- [TEXT EXCERPT]:
******************************

Here lies our fault—_that we have forgotten all this_—not forgotten the fact, but forgotten to love Him who gave us that soul-comforting, heart-cheering interpretation. Beloved, when Jesus revealed Himself at first, our hearts were ready to leap out of our bodies for joy. Do you remember the time you thought you could sing always and never stop? Nothing was too difficult, no burden was too heavy for you then, for your soul was all on fire with love. But ah, since then, what a sad declension! You forgot your Joseph, you forgot your Friend who gave you this kind interpretation of your dream.
Dear friends, there was something which ought to have made the butler remember Joseph. When I read the story just now, it came very vividly to my own mind. It was this—that there was another in prison at the same time with him, and what had become of him? The baker had been hanged! And if the butler had chosen to walk out, he might have seen the relics of the body of his poor miserable companion, gibbeted to be fed upon by kites and carrion crows. That poor wretch had dreamed a dream, too, but the interpretation had been very different. When some of us look back to the time when we were in sin with others, and recollect that although we are here, the living, to praise the Redeemer’s name, some of our old companions are—we shudder to think of it, but it is so—at this moment in hell! How shall we praise the electing grace which has made us to differ? It is a solemn thought that such differences should occur—
"Why were we made to hear His voice,
And enter while there’s room,
When thousands make a wretched choice,
And rather starve than come?"

******************************

- [DATA BLOCK]:
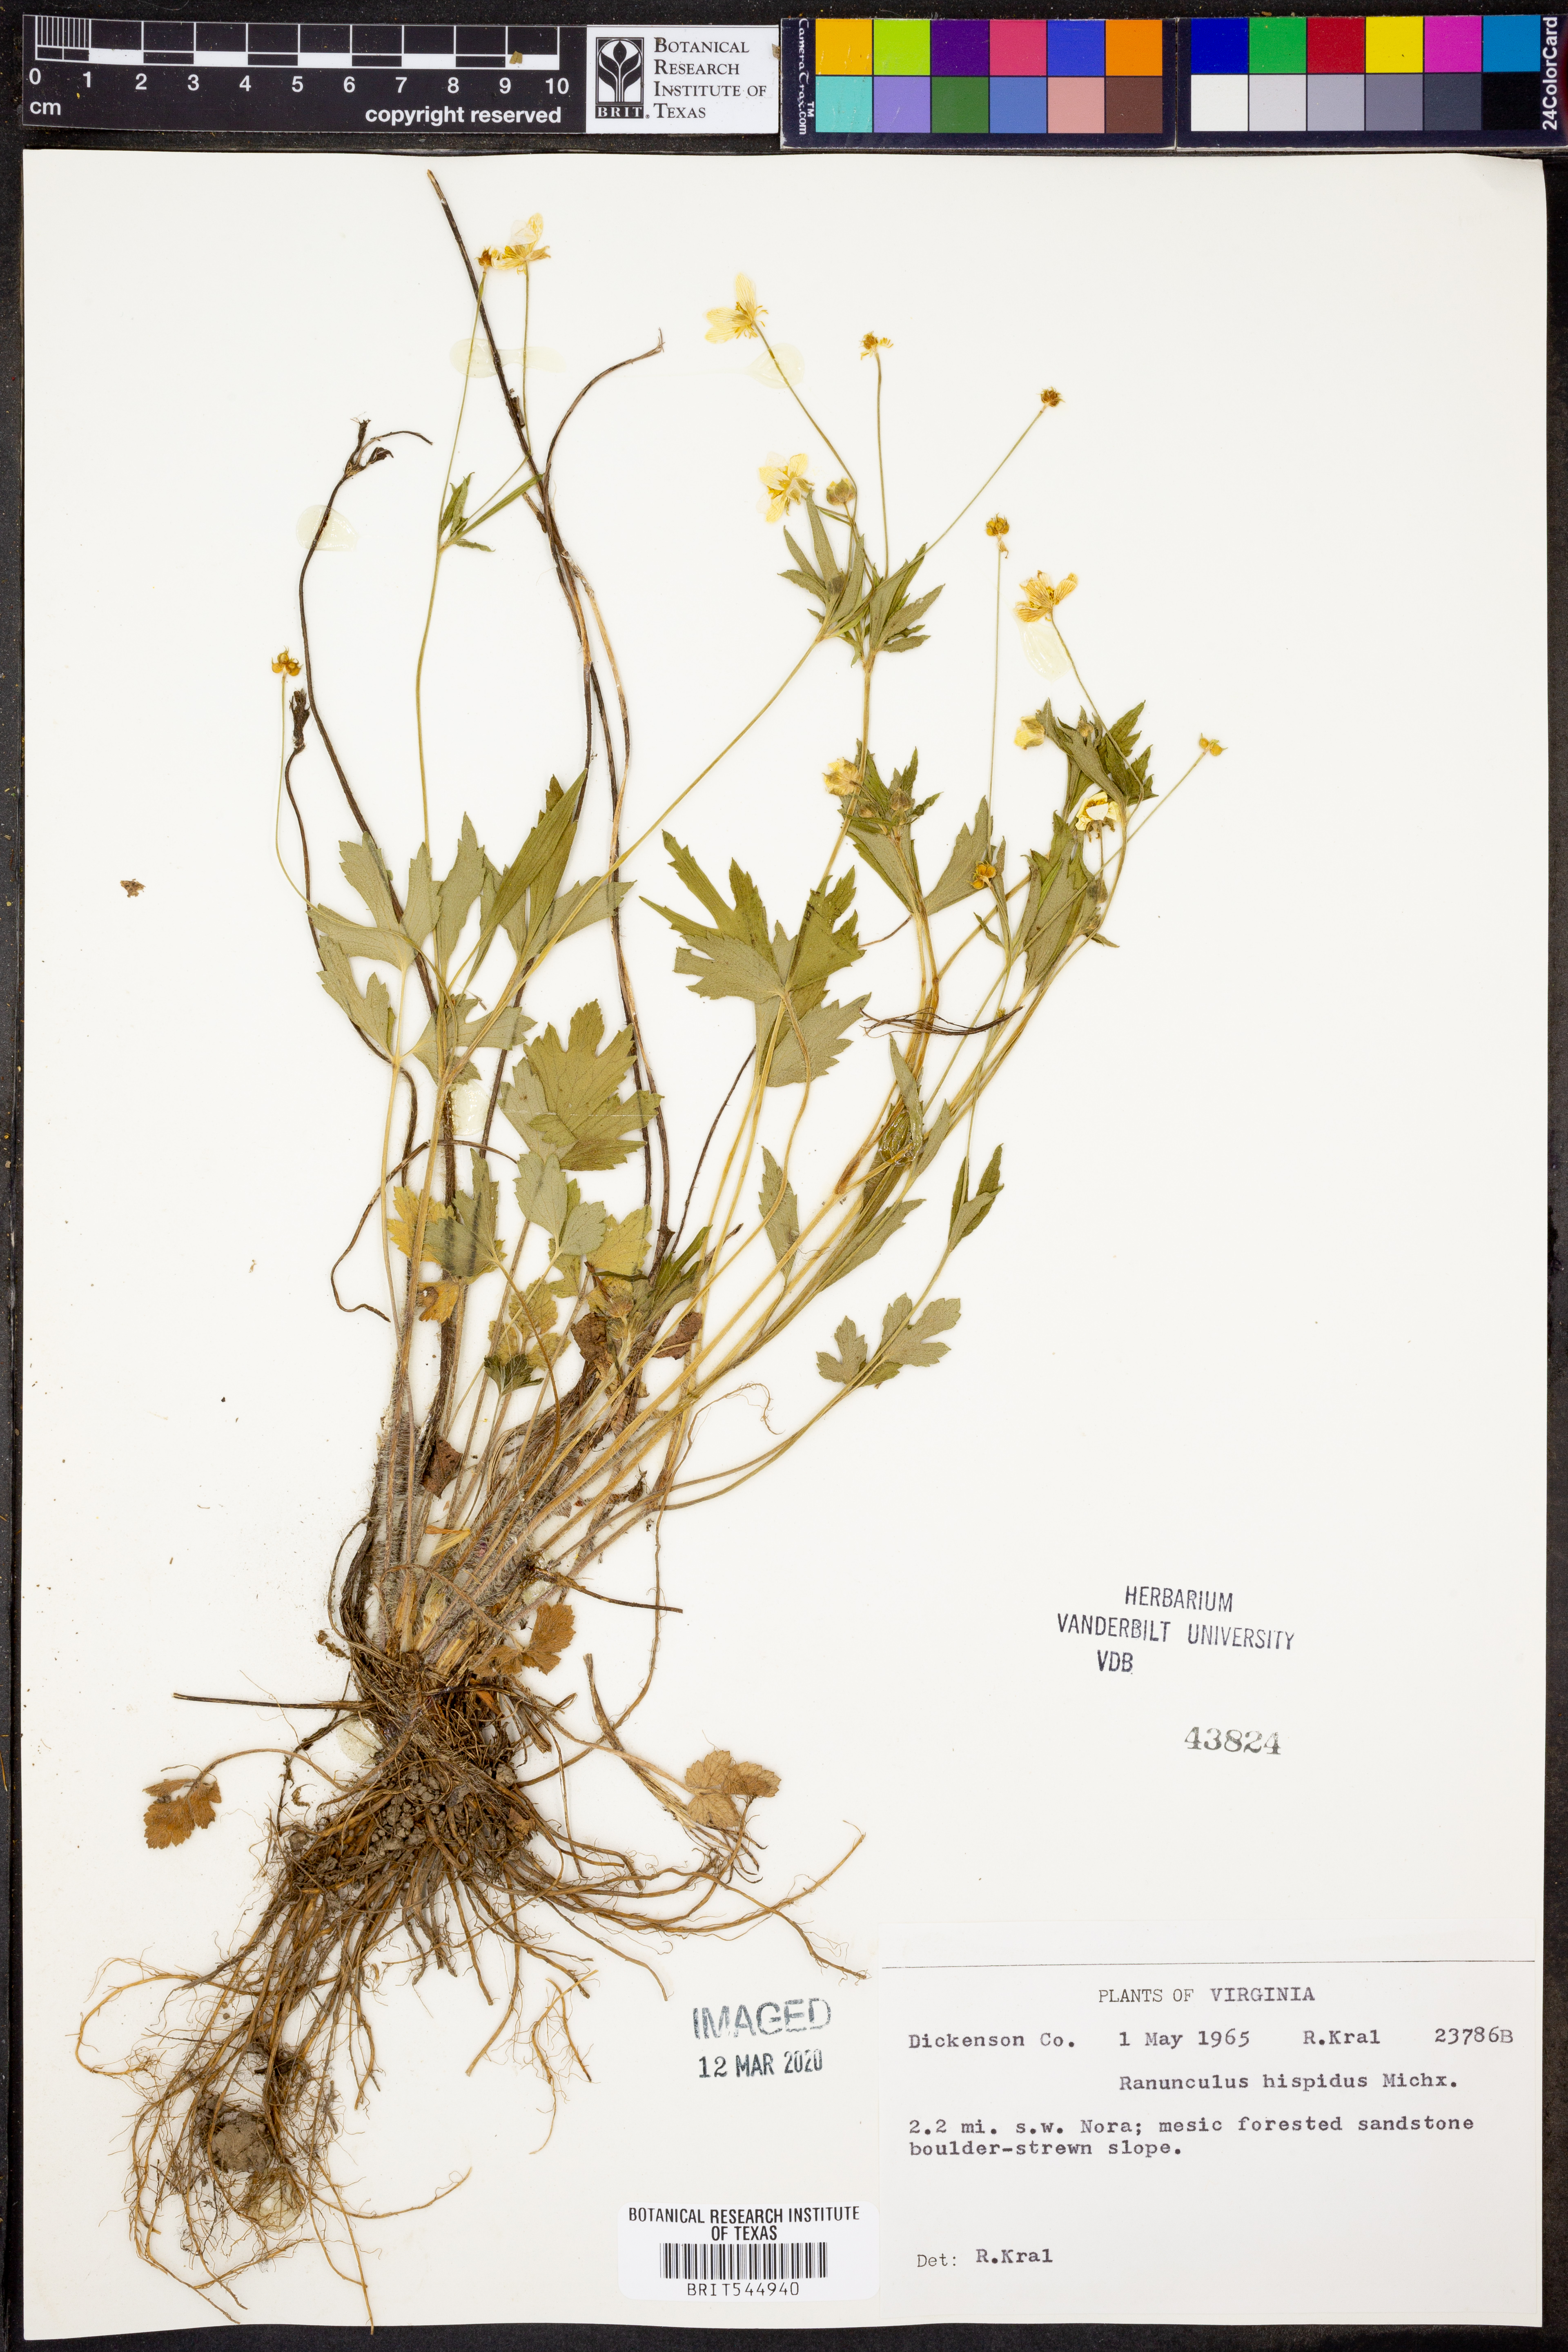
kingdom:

******************************

- [REQUIRED ACTIONS]:
[1] List every sentence in the sermon excerpt that ends with a question mark.
[2] Rename "Joseph" to "Benjamin" in the sermon excerpt, starting with "Here lies our" and going on through "of your dream.".
The data shown above is separate material from the sermon excerpt.

- [EXERCISE RESULTS]:
[1]
1. "Do you remember the time you thought you could sing always and never stop?"
2. "It was this—that there was another in prison at the same time with him, and what had become of him?"
3. "How shall we praise the electing grace which has made us to differ?"
4. "Why were we made to hear His voice, And enter while there's room, When thousands make a wretched choice, And rather starve than come?"

[2]
Here lies our fault—_that we have forgotten all this_—not forgotten the fact, but forgotten to love Him who gave us that soul-comforting, heart-cheering interpretation. Beloved, when Jesus revealed Himself at first, our hearts were ready to leap out of our bodies for joy. Do you remember the time you thought you could sing always and never stop? Nothing was too difficult, no burden was too heavy for you then, for your soul was all on fire with love. But ah, since then, what a sad declension! You forgot your Benjamin, you forgot your Friend who gave you this kind interpretation of your dream.